Find the well pipe diameter. Standard sizes are anywhere from 2 to 12 inches, with 4 to 6 inches being very common. This information should be on your home’s legal documents. You can also measure across the open top of the well.
Count all fixtures in your home that use water. This includes tubs, showers, washing machines, dishwashers, sinks and any other fixtures you might have. If the well will be supplying water to a location other than your home, or in addition to your home, take those fixtures into account. Add them up and count each one as 1 gallon per minute of water requirement.
Multiply the gallons per minute determined by the number of fixtures by 60. This is necessary because pumps are normally rated by gallons per hour, or GPH, rather than per minute. Multiplying by 60 converts GPM into GPH to help you choose the right pump.

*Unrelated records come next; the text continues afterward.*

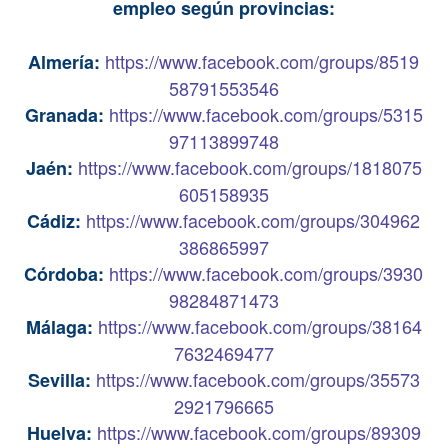
empleo según provincias:
https://www.facebook.com/groups/8519
Almería:
58791553546
https://www.facebook.com/groups/5315
Granada:
97113899748
https://www.facebook.com/groups/1818075
Jaén:
605158935
https://www.facebook.com/groups/304962
Cádiz:
386865997
https://www.facebook.com/groups/3930
Córdoba:
98284871473
https://www.facebook.com/groups/38164
Málaga:
7632469477
https://www.facebook.com/groups/35573
Sevilla:
2921796665
https://www.facebook.com/groups/89309
Huelva:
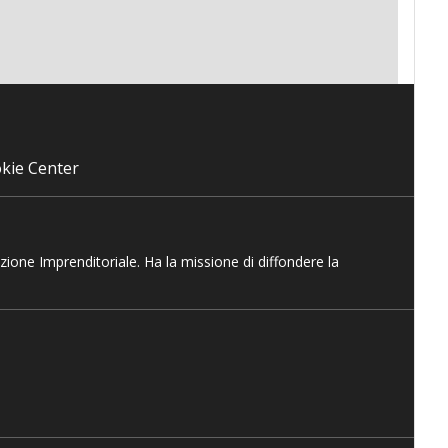
kie Center
azione Imprenditoriale. Ha la missione di diffondere la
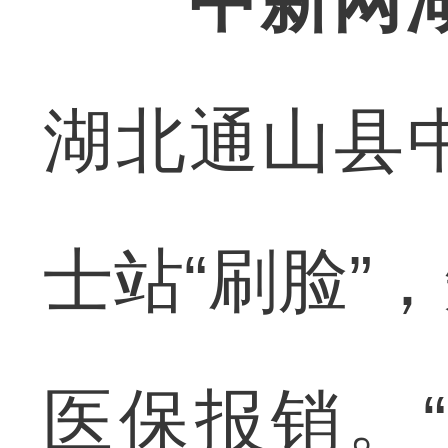
中新网湖
湖北通山县
士站“刷脸”
医保报销。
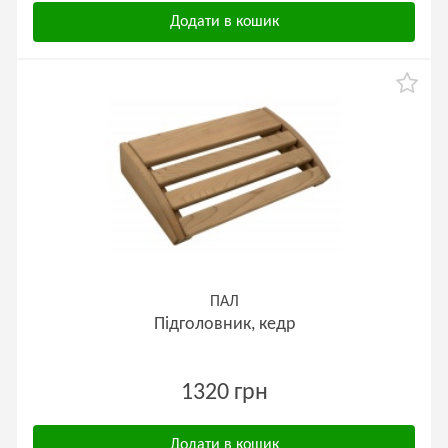
Додати в кошик
ПАЛ
Підголовник, кедр
1320 грн
Додати в кошик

Determine the head rating you will require. This is the distance from the pump itself, when it is in place underwater, to ground level. This is how far the pump will have to move the water vertically, and is an important consideration when sizing a pump. The deeper the pump will be, the more powerful the motor must be. The head number is given as a range, so you don’t need to know the exact depth of the pump, although you should have a good idea. You can use a weighted line dropped down into the well to measure depth.
Combine the three factors to select the right pump for your needs. P ump size is based on combination of the physical size, which is based on the diameter of the well, the GPH required, and the necessary head rating, or the vertical distance the pump must move the water.
Things You Will Need
- Measuring tape
- Weighted line
- A deep well pump is often best installed by someone with experience, as there are factors, such as potential sand in the well, that need to be taken into consideration.